▶ **What the task asks**
Each line from the one that has "for 6 Intervals</span>" through the end of the entries below must be written out exactly; leave out all other lines.

▶ **Provided information**
━━━━━━
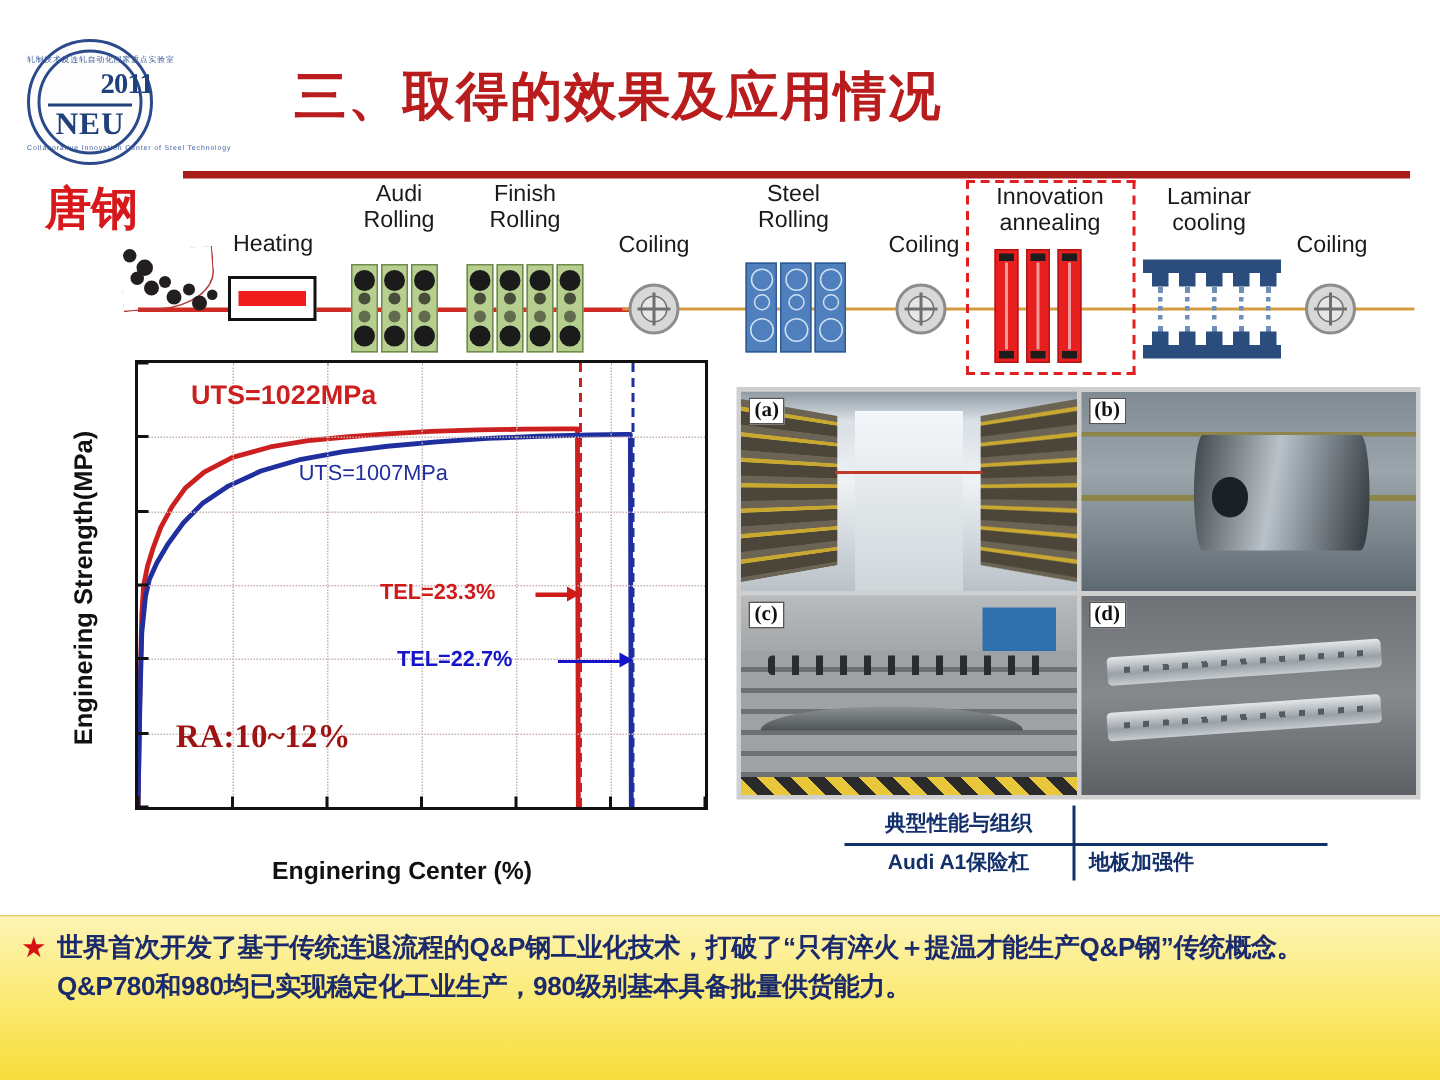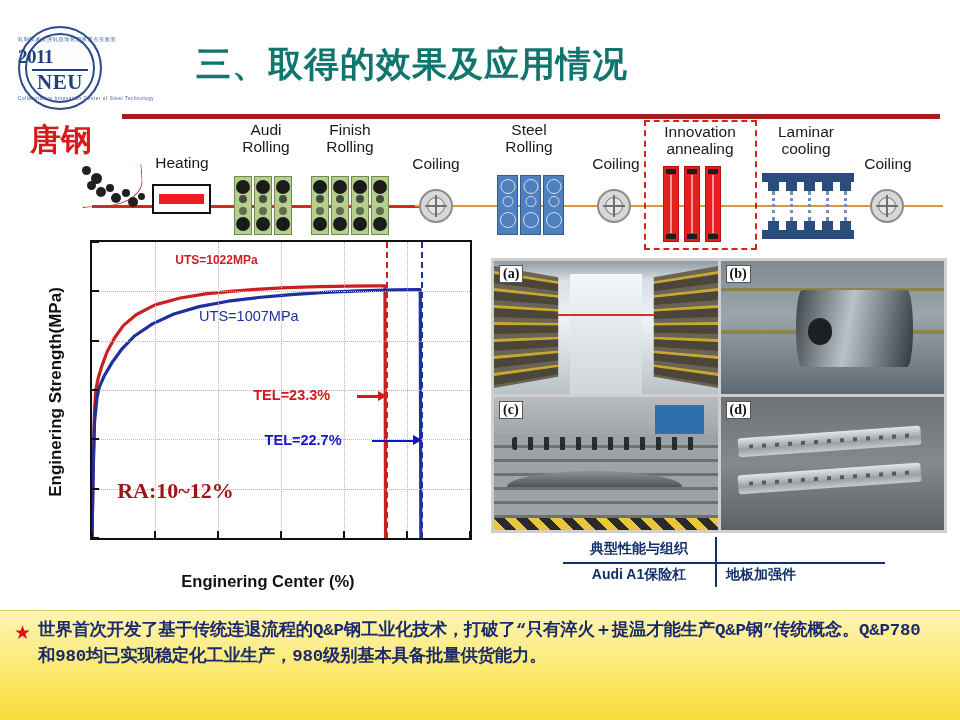--- a/index.html
+++ b/index.html
@@ -23,21 +23,21 @@
     border: 2px solid #2b4a8b;
     background: #fdfdfd;
   }
   .logo .ring2 {
     position: absolute; inset: 7px;
     border-radius: 50%;
     border: 2px solid #2b4a8b;
   }
   .logo .year {
     position: absolute; left: 0; right: 0; top: 20px;
-    text-align: left;
+    text-align: right;
     font-family: "Liberation Serif", serif;
     font-weight: bold; font-size: 19px; color: #20407c;
     letter-spacing: -0.5px;
   }
   .logo .bar {
     position: absolute; left: 14px; right: 14px; top: 43px;
     height: 2px; background: #20407c;
   }
   .logo .neu {
     position: absolute; left: 0; right: 0; top: 44px;
@@ -50,21 +50,21 @@
     position: absolute; left: 0; right: 0;
     text-align: center;
     font-size: 5.2px; color: #3a5a9c; letter-spacing: 0.6px;
     white-space: nowrap;
   }
   .logo .arc-top { top: 10px; }
   .logo .arc-bot { bottom: 9px; font-size: 4.6px; }
 
   .page-title {
     position: absolute; left: 196px; top: 41px;
-    font-size: 35px; font-weight: bold; color: #0f766e;
+    font-size: 35px; font-weight: bold; color: #b91c1c;
     letter-spacing: 1px;
     font-family: "DejaVu Sans", "Liberation Sans", sans-serif;
   }
   .title-rule {
     position: absolute; left: 122px; top: 114px;
     width: 818px; height: 5px; background: #a81c1c;
   }
 
   
   .flow { position: absolute; left: 0; top: 118px; width: 960px; height: 128px; }
@@ -193,21 +193,21 @@
   .plot {
     position: absolute; left: 82px; top: 8px; width: 382px; height: 300px;
     border: 2.2px solid #111; background: #fff; overflow: hidden;
   }
   .gridv, .gridh { position: absolute; background: #e0c9c9; }
   .gridv { width: 1px; top: 0; bottom: 0; border-left: 1px dotted #c9b0b0; background: none; }
   .gridh { height: 1px; left: 0; right: 0; border-top: 1px dotted #c9b0b0; background: none; }
   .ytickmark { position: absolute; left: 0; width: 7px; height: 2px; background: #111; }
   .xtickmark { position: absolute; bottom: 0; width: 2px; height: 7px; background: #111; }
   .ann { position: absolute; font-weight: bold; white-space: nowrap; }
-  .ann-uts1 { font-size: 12px; color: #cc1f1f; margin-left: 48px; }
+  .ann-uts1 { font-size: 18px; color: #cc1f1f; }
   .ann-uts2 { font-size: 14.5px; color: #1f2f9e; font-weight: normal; }
   .ann-tel1 { font-size: 14.5px; color: #d01b1b; }
   .ann-tel2 { font-size: 14.5px; color: #1414c8; }
   .ann-ra {
     font-size: 22px; color: #9e1414;
     font-family: "Liberation Serif", serif; font-weight: bold;
   }
   .arrow-line { position: absolute; height: 2.4px; }
   .arrow-head {
     position: absolute; width: 0; height: 0;
@@ -327,21 +327,21 @@
     border-top: 1.5px solid #e2cf62;
   }
   .callout .star {
     position: absolute; left: 14px; top: 12px;
     color: #d81212; font-size: 19px; line-height: 1;
   }
   .callout .body {
     position: absolute; left: 38px; right: 28px; top: 7px;
     font-size: 17.4px; font-weight: bold; color: #1b2a6b;
     line-height: 1.52; letter-spacing: -0.2px;
-    font-family: Liberation Mono, monospace;
+    font-family: Liberation Sans, sans-serif;
   }
 </style>
 </head>
 <body>
 
 <div class="slide">
 
   <div class="logo">
     <div class="ring"></div>
     <div class="ring2"></div>

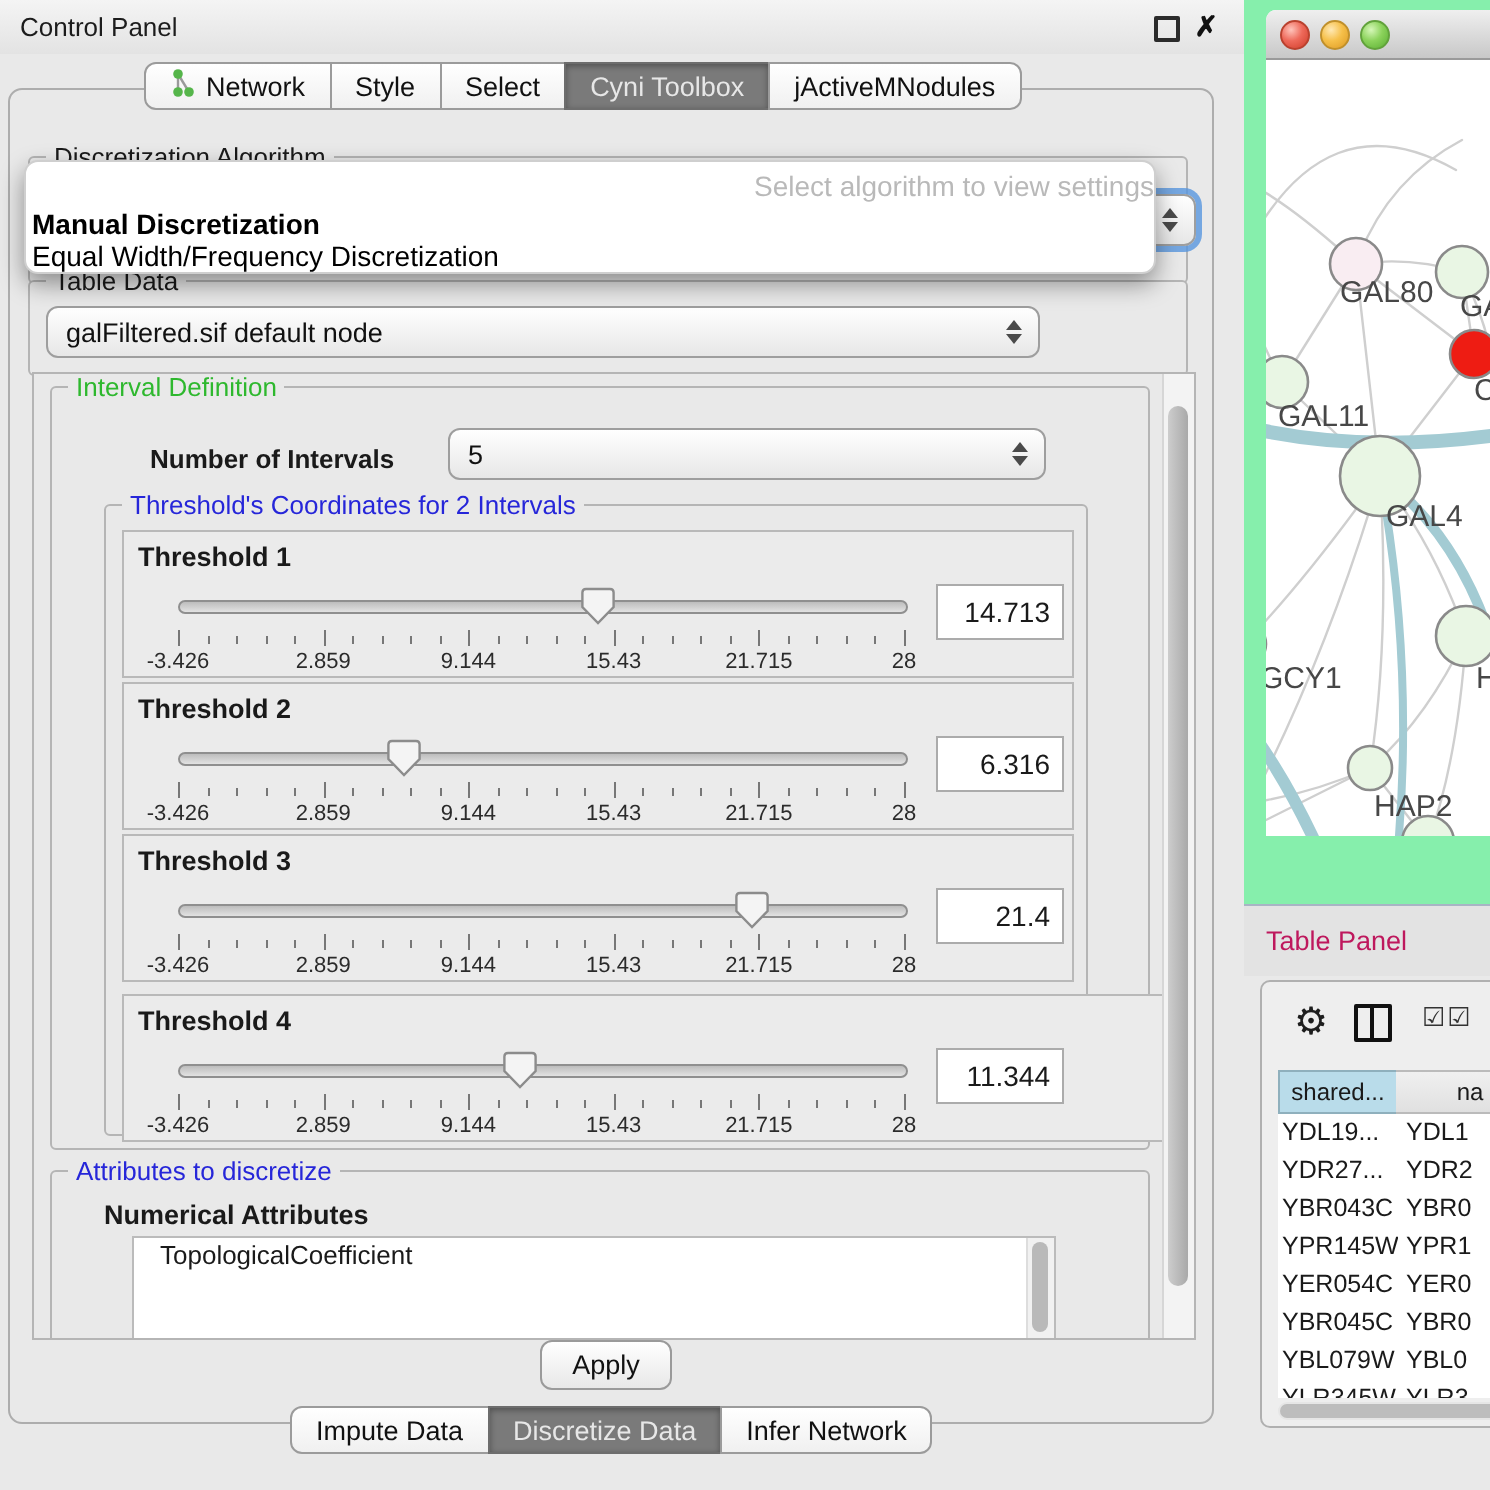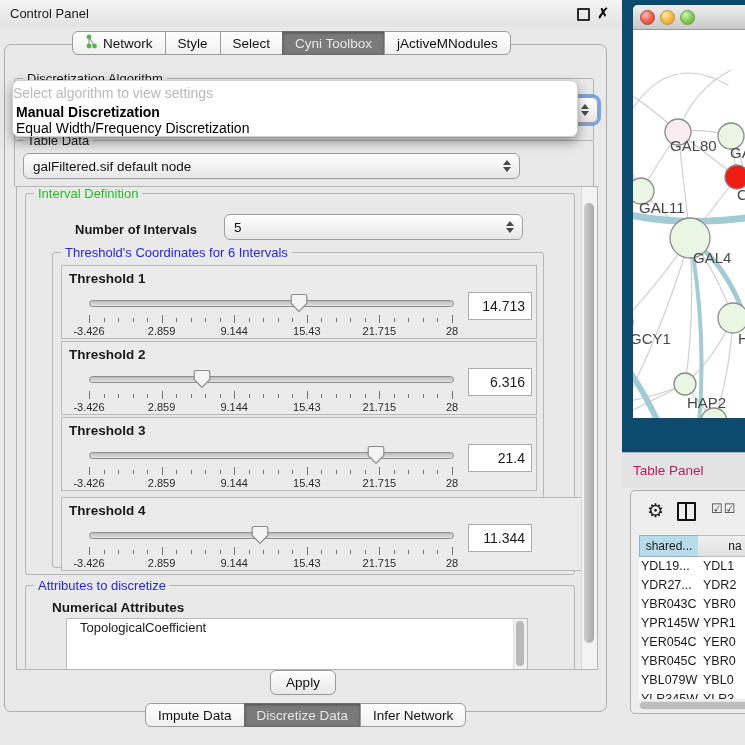--- a/index.html
+++ b/index.html
@@ -39,21 +39,21 @@
   .combo{position:absolute;background:linear-gradient(#ffffff,#e7e7e7);border:1px solid #9e9e9e;border-radius:6px;
     font-size:13.5px;color:#111;display:flex;align-items:center;padding-left:9px}
   .combo .arrows{position:absolute;right:8px;top:50%;transform:translateY(-50%);display:flex;flex-direction:column;gap:2px}
   .arr-up{width:0;height:0;border-left:4px solid transparent;border-right:4px solid transparent;border-bottom:5px solid #4a4a4a}
   .arr-dn{width:0;height:0;border-left:4px solid transparent;border-right:4px solid transparent;border-top:5px solid #4a4a4a}
   .combo.focused{box-shadow:0 0 0 3px rgba(88,150,222,.8)}
 
   
   .popup{left:12px;top:80px;width:566px;height:57px;background:#fff;border:1px solid #cfcfcf;border-radius:7px;
     box-shadow:0 5px 12px rgba(0,0,0,.4);z-index:30;padding-top:4px;box-sizing:border-box}
-  .popup-prompt{text-align:left;color:#b9b9b9;font-size:14px;height:19px}
+  .popup-prompt{text-align:right;color:#b9b9b9;font-size:14px;height:19px}
   .popup-item{font-size:14px;height:16px;line-height:16px;padding:0 3px;color:#000}
   .popup-item.bold{font-weight:bold}
 
   
   .scrollpane{left:16px;top:186px;width:580px;height:482px;border:1px solid #b5b5b5;background:#e9e9e9;overflow:hidden}
   .vscroll{position:absolute;right:0;top:0;bottom:0;width:15px;background:#f3f3f3;border-left:1px solid #d6d6d6}
   .vscroll .thumb{position:absolute;left:2px;width:10px;border-radius:6px;background:linear-gradient(90deg,#cdcdcd,#a9a9a9)}
   .list-scroll{position:absolute;right:0;top:0;bottom:0;width:13px;background:#f1f1f1;border-left:1px solid #ddd}
   .list-scroll .thumb{position:absolute;left:2px;width:8px;top:2px;height:90%;border-radius:5px;background:#b9b9b9}
 
@@ -79,21 +79,21 @@
   .attr-group{left:8px;top:398px;width:548px;height:95px}
   .attr-sub{left:26px;top:14px;font-weight:bold;font-size:13.5px}
   .attr-list{position:absolute;left:40px;top:32px;width:460px;height:50px;background:#fff;border:1px solid #bbb;overflow:hidden}
   .attr-item{font-size:13px;line-height:17px;padding-left:13px;white-space:nowrap}
 
   .apply-btn{left:270px;top:670px;width:64px;height:23px;border-radius:6px;border:1px solid #9a9a9a;
     background:linear-gradient(#ffffff,#e8e8e8);font-size:13.5px;font-family:"Liberation Sans",sans-serif;color:#111;
     display:flex;align-items:center;justify-content:center}
 
   
-  .net-frame{left:622px;top:0;width:123px;height:452px;background:#0c4a6e}
+  .net-frame{left:622px;top:0;width:123px;height:452px;background:#86efac}
   .inner-window{position:absolute;left:11px;top:5px;width:120px;height:413px;background:#fff;border-radius:5px 5px 0 0;overflow:hidden}
   .mac-bar{height:24px;background:linear-gradient(#efefef,#c8c8c8);border-bottom:1px solid #9a9a9a;position:relative}
   .light{position:absolute;top:5px;width:13px;height:13px;border-radius:50%}
   .light.red{left:7px;background:radial-gradient(circle at 35% 30%,#ffc4bb,#ee6a5b 45%,#cf3b28);border:1px solid #b9422f}
   .light.yellow{left:27px;background:radial-gradient(circle at 35% 30%,#ffe9b5,#f6c04a 45%,#dd9a23);border:1px solid #c0902c}
   .light.green{left:47px;background:radial-gradient(circle at 35% 30%,#d6f7b8,#8cd35c 45%,#5aae32);border:1px solid #62a23c}
 
   .tp-bar{left:622px;top:452px;width:123px;height:35px;background:#e3e3e3;border-top:1px solid #a8b4c4}
   .tp-title{left:11px;top:10px;font-size:13.5px;color:#be185d}
   .tp-body{left:630px;top:490px;width:140px;height:222px;background:#eeeeee;border:1px solid #b0b0b0;border-radius:5px;overflow:hidden}
@@ -192,21 +192,21 @@
       <span class="group-title t-green">Interval Definition</span>
       <div class="abs noi-label">Number of Intervals</div>
       <div class="combo spinner">
         <span>5</span>
         <span class="arrows">
             <span class="arr-up"></span>
             <span class="arr-dn"></span>
           </span>
       </div>
       <div class="abs group thr-group">
-        <span class="group-title t-blue">Threshold's Coordinates for 6 Intervals</span>
+        <span class="group-title t-blue">Threshold's Coordinates for 2 Intervals</span>
         <div id="thresholds">
             <div class="threshold" style="top: 12px;">
     <div class="th-label">Threshold 1</div>
     <div class="slider">
       <div class="track"></div>
       <div class="thumb-w" style="left: calc(57.7197% - 9px);">
         <svg width="18" height="20" viewBox="0 0 18 20">
           <path d="M3 1.5 h12 q1.8 0 1.8 1.8 v7.2 l-7.8 8 l-7.8 -8 v-7.2 q0 -1.8 1.8 -1.8 z" fill="#f4f4f4" stroke="#8c8c8c" stroke-width="1.2"></path>
         </svg>
       </div>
━━━━━━
▶ **Answer for the task**
-        <span class="group-title t-blue">Threshold's Coordinates for 6 Intervals</span>
+        <span class="group-title t-blue">Threshold's Coordinates for 2 Intervals</span>
         <div id="thresholds">
             <div class="threshold" style="top: 12px;">
     <div class="th-label">Threshold 1</div>
     <div class="slider">
       <div class="track"></div>
       <div class="thumb-w" style="left: calc(57.7197% - 9px);">
         <svg width="18" height="20" viewBox="0 0 18 20">
           <path d="M3 1.5 h12 q1.8 0 1.8 1.8 v7.2 l-7.8 8 l-7.8 -8 v-7.2 q0 -1.8 1.8 -1.8 z" fill="#f4f4f4" stroke="#8c8c8c" stroke-width="1.2"></path>
         </svg>
       </div>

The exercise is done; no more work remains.